After walking around it and tutting like everyone else, I came round to the fact I should offer to cut it. Then faced all my insecurities like a) the owner (who I have never met) might be offended at my offer, b) if I did it the neighbours might ridicule me, if especially c) I failed miserably to tackle it effectively. Easier not to bother.
Thankfully God prompted me in a big way. Mrs Vicarage offered my services. So I went round and they were incredibly grateful. A couple of hours of hacking, cutting, trimming, wheelbarrowing, a few cuts and scratches later 3 of us got this
In the grand scheme of things, it’s tiny. It’s not solving Syria. But during those 2 hours I spoke to 5 neighbours I’ve never spoken to before. I had conversations about baptism and “why are you doing that?”. I failed miserably to articulate a decent answer that would please the arch-critic in my head, and nobody fell at my knees asking to be saved.
But by facing some of my fears of ridicule (nobody did call me a self-righteous go-gooder, but there genuinely were twitchy curtains), I think we did a good thing for the kingdom.
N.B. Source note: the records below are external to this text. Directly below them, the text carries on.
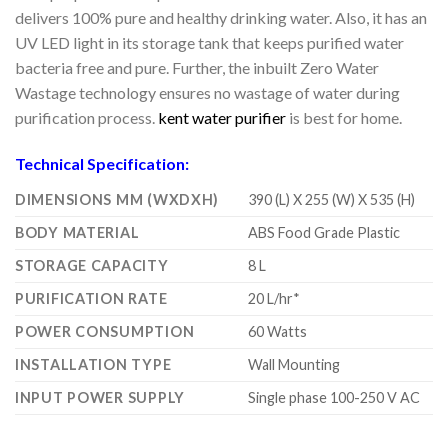
delivers 100% pure and healthy drinking water. Also, it has an
UV LED light in its storage tank that keeps purified water
bacteria free and pure. Further, the inbuilt Zero Water
Wastage technology ensures no wastage of water during
purification process.
kent water purifier
is best for home.
Technical Specification:
DIMENSIONS MM (WXDXH)
390 (L) X 255 (W) X 535 (H)
BODY MATERIAL
ABS Food Grade Plastic
STORAGE CAPACITY
8 L
PURIFICATION RATE
20 L/hr*
POWER CONSUMPTION
60 Watts
INSTALLATION TYPE
Wall Mounting
INPUT POWER SUPPLY
Single phase 100-250 V AC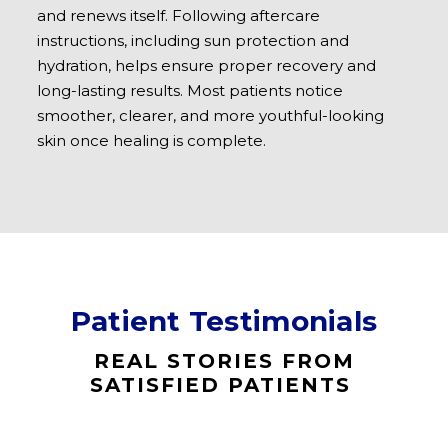
and renews itself. Following aftercare
instructions, including sun protection and
hydration, helps ensure proper recovery and
long-lasting results. Most patients notice
smoother, clearer, and more youthful-looking
skin once healing is complete.
Patient Testimonials
REAL STORIES FROM
SATISFIED PATIENTS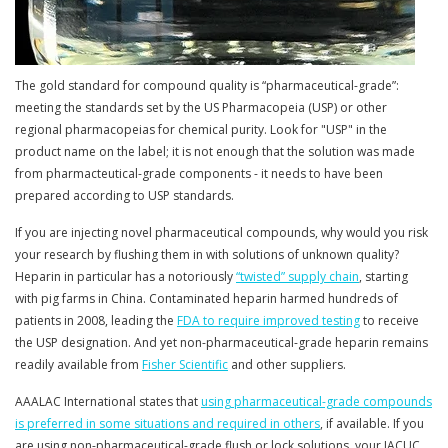
The gold standard for compound quality is “pharmaceutical-grade”:
meeting the standards set by the US Pharmacopeia (USP) or other
regional pharmacopeias for chemical purity. Look for "USP" in the
product name on the label; it is not enough that the solution was made
from pharmacteutical-grade components - it needs to have been
prepared according to USP standards.
If you are injecting novel pharmaceutical compounds, why would you risk
your research by flushing them in with solutions of unknown quality?
Heparin in particular has a notoriously
“twisted” supply chain
, starting
with pig farms in China. Contaminated heparin harmed hundreds of
patients in 2008, leading the
FDA to require improved testing
to receive
the USP designation. And yet non-pharmaceutical-grade heparin remains
readily available from
Fisher Scientific
and other suppliers.
AAALAC International states that
using pharmaceutical-grade compounds
is preferred in some situations and required in others
, if available. If you
are using non-pharmaceutical-grade flush or lock solutions, your IACUC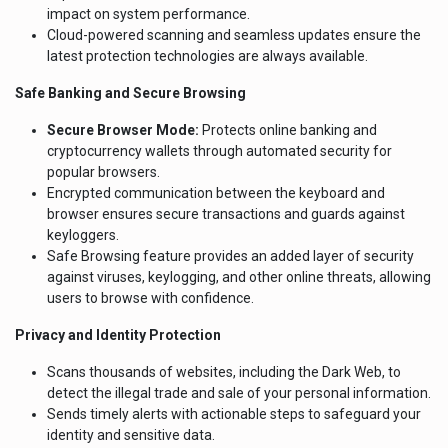
impact on system performance.
Cloud-powered scanning and seamless updates ensure the
latest protection technologies are always available.
Safe Banking and Secure Browsing
Secure Browser Mode:
Protects online banking and
cryptocurrency wallets through automated security for
popular browsers.
Encrypted communication between the keyboard and
browser ensures secure transactions and guards against
keyloggers.
Safe Browsing feature provides an added layer of security
against viruses, keylogging, and other online threats, allowing
users to browse with confidence.
Privacy and Identity Protection
Scans thousands of websites, including the Dark Web, to
detect the illegal trade and sale of your personal information.
Sends timely alerts with actionable steps to safeguard your
identity and sensitive data.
What does that mean? In a community where the church is almost totally absent from people’s lives, they saw us doing something unnecessary for somebody else. It is fine for us to think good things; to give money to good things; it is good to talk about good things in our gatherings. But we must do good things where it matters most – not by posting sentimental cliches on Facebook or retweeting worthy Christian speakers – it’s where we live, through relationships, in our streets.
It’s investing in the hedge fund. Investing by those who loaned us the equipment, those who give me the freedom to cut hedges as part of my ministry, and those who have their time to help. I think those investments are always worth it. Cut the hedges, pick up the dog poo. Because we love our communities. Yes, other people should do it. Of course. But for myriads of reasons they won’t, don’t, or can’t. If we can, then we must try, even if we experience ridicule, or apathy, or obliviousness. We might not be thanked, we might not see people asking how they might be saved… we do it anyway.
This is our hedge fund and it’s all about investments with no guarantee of any returns. And we might be left with millions of someone else’s hedge in our back garden. Can we face that?